Request to mods to pin this thread and all my brilliant insights therein until the rate of questions about GenAI's unsefulness in poker training slow down: forumserver.twoplustwo.com/170/live-no-limit-holdem-cash/asked-deepseek-poker-strat-heres-what-i-got-1844931/


Some highlights from yours truly:

To the extent that LLMs are useful for producing poker strategy*, you will have to do a LITTLE more work then sending a 200 character prompt and copy and pasting whatever it spits out. It takes some prompt engineering, proofreading, follow up prompts, etc.

*Which, at least for now, is limited to things like building out blog content or formatting a hand history.

And

AI is an extremely broad term with a lot of specialized applications for smart people who are very thoughtful about it. PokerSnowie is built entirely on AI, and obviously that was quite revolutionary for poker when it came out. GTOW has AI-enabled functionality that (AFAIK) is extremely useful.

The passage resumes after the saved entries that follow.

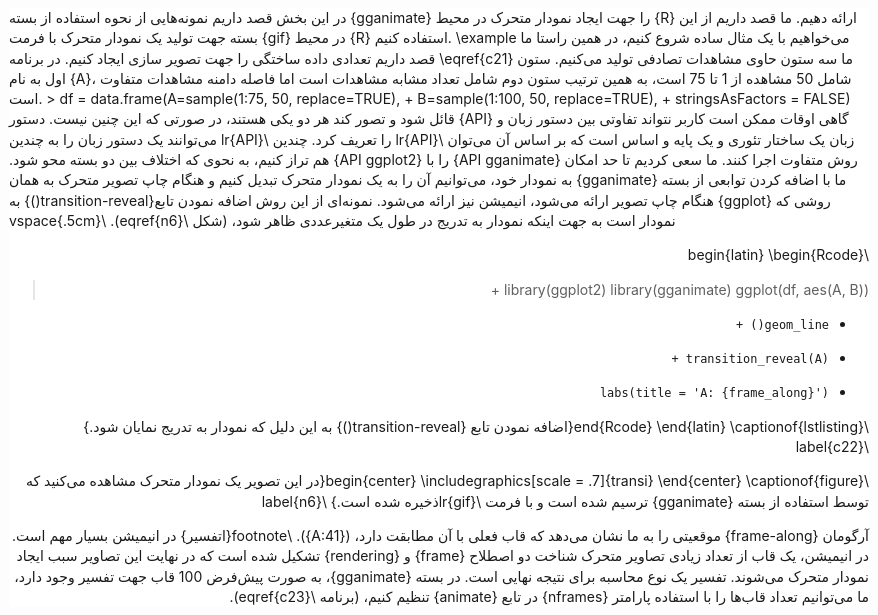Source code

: </p>
در این بخش قصد داریم نمونه‌هایی از نحوه استفاده از بسته {gganimate} را جهت ایجاد نمودار متحرک در محیط {R} ارائه دهیم. ما قصد داریم از این بسته جهت تولید یک نمودار متحرک با فرمت {gif} در محیط {R} استفاده کنیم.
\example
می‌خواهیم با یک مثال ساده شروع کنیم، در همین راستا ما قصد داریم تعدادی داده ساختگی را جهت تصویر سازی ایجاد کنیم. در برنامه \eqref{c21} ما سه ستون حاوی مشاهدات تصادفی تولید می‌کنیم. ستون اول به نام {A}، شامل 50 مشاهده از 1 تا 75 است، به همین ترتیب ستون دوم شامل تعداد مشابه مشاهدات است اما فاصله دامنه مشاهدات متفاوت است.


<bdi>
> df = data.frame(A=sample(1:75, 50, replace=TRUE),
+ B=sample(1:100, 50, replace=TRUE),
+ stringsAsFactors = FALSE)       
<bdi>
گاهی اوقات ممکن است کاربر نتواند تفاوتی بین دستور زبان  و {API} قائل شود و تصور کند هر دو یکی هستند، در صورتی که این چنین نیست. دستور زبان یک ساختار تئوری و یک پایه و اساس است که بر اساس آن می‌توان \lr{API} را تعریف کرد. چندین \lr{API} می‌توانند یک دستور زبان را به چندین روش متفاوت اجرا کنند. ما سعی کردیم تا حد امکان {API gganimate} را با {API ggplot2} هم تراز کنیم، به نحوی که اختلاف بین دو بسته محو شود. ما با اضافه کردن توابعی از بسته {gganimate} به نمودار خود، می‌توانیم آن را به یک نمودار متحرک تبدیل کنیم و هنگام چاپ تصویر متحرک به همان روشی که {ggplot} هنگام چاپ تصویر ارائه می‌شود، انیمیشن نیز ارائه می‌شود. نمونه‌ای از این روش اضافه نمودن تابع{transition-reveal()} به نمودار است به جهت اینکه نمودار به تدریج در طول یک متغیرعددی ظاهر شود، (شکل \eqref{n6}).
\vspace{.5cm}

\begin{latin}
\begin{Rcode}
> library(ggplot2)
> library(gganimate)
> ggplot(df, aes(A, B)) +
+     geom_line() +
+     transition_reveal(A) +
+     labs(title = 'A: {frame_along}')
\end{Rcode}
\end{latin}
\captionof{lstlisting}{اضافه نمودن تابع {transition-reveal()} به این دلیل که نمودار به تدریج نمایان شود.}
\label{c22}

\begin{center}
\includegraphics[scale = .7]{transi}
\end{center}
\captionof{figure}{در این تصویر یک نمودار متحرک مشاهده می‌کنید که توسط استفاده از بسته {gganimate} ترسیم شده است و با فرمت \lr{gif}ذخیره شده است.}
\label{n6}

آرگومان {frame-along} موقعیتی را به ما نشان می‌دهد که قاب فعلی با آن مطابقت دارد، ({A:41}).
\footnote{اتفسیر} در انیمیشن بسیار مهم است. در انیمیشن، یک قاب از تعداد زیادی تصاویر متحرک
شناخت دو اصطلاح {frame}  و {rendering}  تشکیل شده است که در نهایت این تصاویر سبب ایجاد نمودار متحرک می‌شوند. تفسیر یک نوع محاسبه برای نتیجه نهایی است. در بسته {gganimate}، به صورت پیش‌فرض 100 قاب جهت تفسیر وجود دارد، ما می‌توانیم تعداد قاب‌ها را با استفاده پارامتر {nframes} در تابع {animate} تنظیم کنیم، (برنامه \eqref{c23}).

"What AI is decidedly not useful for is typing lazy prompts into a mid-tier chatbot and copy and pasting the output to share with people who have specialized knowledge in the field as if it's going to provide us anything other than punchlines.

And

[AI can do all sorts of things, but {DeepSeek / Gemini / ChatGPT / Copilot / Claude /etc} are] a specific type of AI, namely a large language model chatbot, which scrapes the publicly available web, aggregates it and gives a language-based response.

I am sure the AI functionality in GTOW is programmed to scrape and process the data of things like hand charts, as well as the frequency, EV, and equity views, etc and aggregate THAT, likely producing outputs that use GTOW's dashboards, views, reports, etc. This is extremely useful because while we can "just use a solver ourselves", most of what using a solver means is learning how to process a great deal of information and translate it into some framework that's digestible and implementable to our human brains (which is why different views and dashboards exist in the first place.)

To the extent that purely language-based interaction using publicly available information is useful, you do not have to just get a shotgun spray of randomly available information on the entirety of the web and can at least get it to analyze your HH as if it were UpSwing poker or submersible or what have you.


Just a few weeks ago I asked Gemini about a term in some poker training materials I was unfamiliar with, which you'd think would be right up its alley because essentially a troubleshooting issue and the answer should be somewhere on the publicly available web. Instead, it very confidently dug its heels in on a (completely incorrect) guess. It even got defensive when I asked if they were basing this on anything other than context clues.

I later realized it was a translation issue, and Gemini was at least helpful in helping me figure out what the word in the original language meant in that country's poker slang.

So not completely useless, but even for this very specific use case it required me to do at least as much work as the machine to get anything not misleading, much less correct.

It will probably get better at this sort of thing over time, but LLM-based GenAI just flatly isn't the right tool for most poker study for anyone with intermediate+ knowledge.


I don't trust GPT & AI in general. Especially after I uploaded a photo of my pitbull & asked it what breed it thought it was & it replied it was a Yorkshire Terrier, lol.